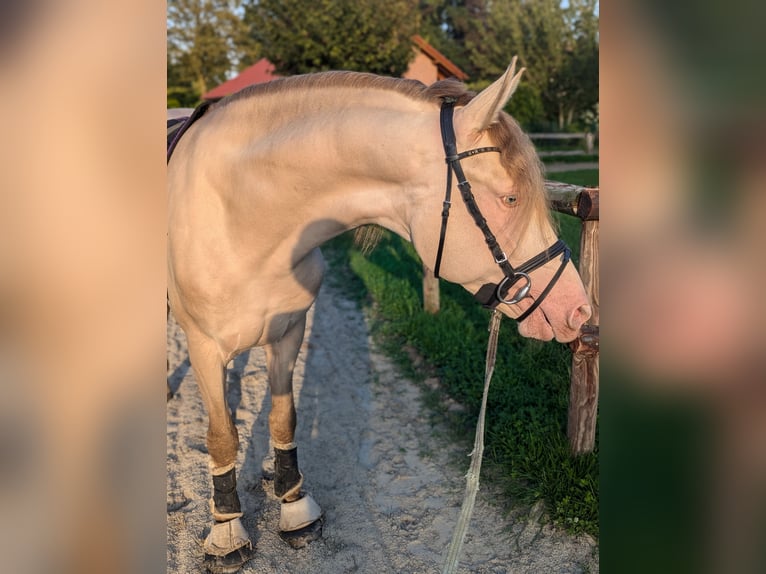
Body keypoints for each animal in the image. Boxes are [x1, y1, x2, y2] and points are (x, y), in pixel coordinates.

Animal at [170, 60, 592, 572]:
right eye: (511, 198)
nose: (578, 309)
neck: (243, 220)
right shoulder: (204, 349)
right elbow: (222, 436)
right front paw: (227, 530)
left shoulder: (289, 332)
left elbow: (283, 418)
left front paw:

★ ★ ★ ★

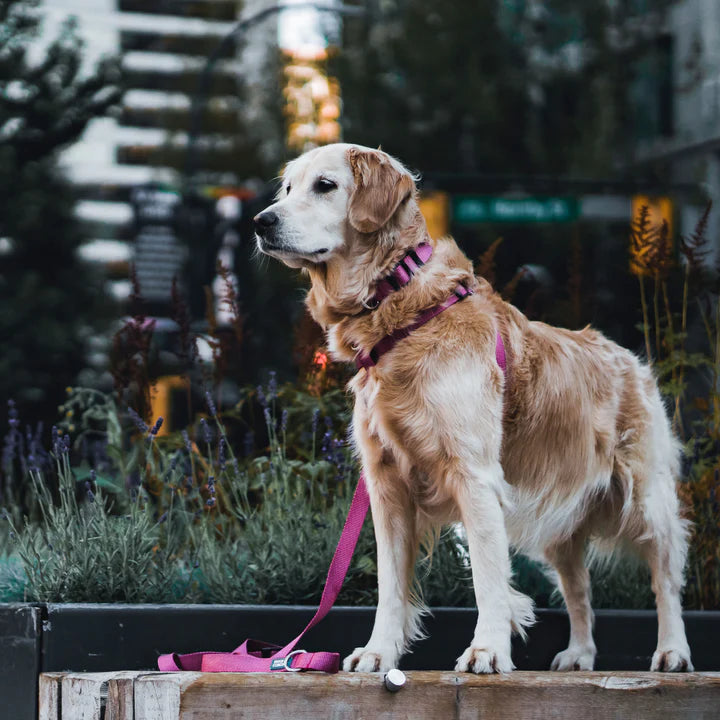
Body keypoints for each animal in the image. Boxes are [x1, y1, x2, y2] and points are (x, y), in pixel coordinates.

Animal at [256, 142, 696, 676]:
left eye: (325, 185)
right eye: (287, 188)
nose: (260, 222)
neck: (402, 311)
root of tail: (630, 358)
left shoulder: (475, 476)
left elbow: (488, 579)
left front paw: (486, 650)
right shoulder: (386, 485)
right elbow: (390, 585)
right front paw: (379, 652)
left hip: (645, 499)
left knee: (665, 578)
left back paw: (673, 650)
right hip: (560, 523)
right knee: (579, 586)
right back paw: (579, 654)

★ ★ ★ ★

Count every line in the entries above where the word "elbow" appears; respond with the number alone.

* **Solved exercise**
4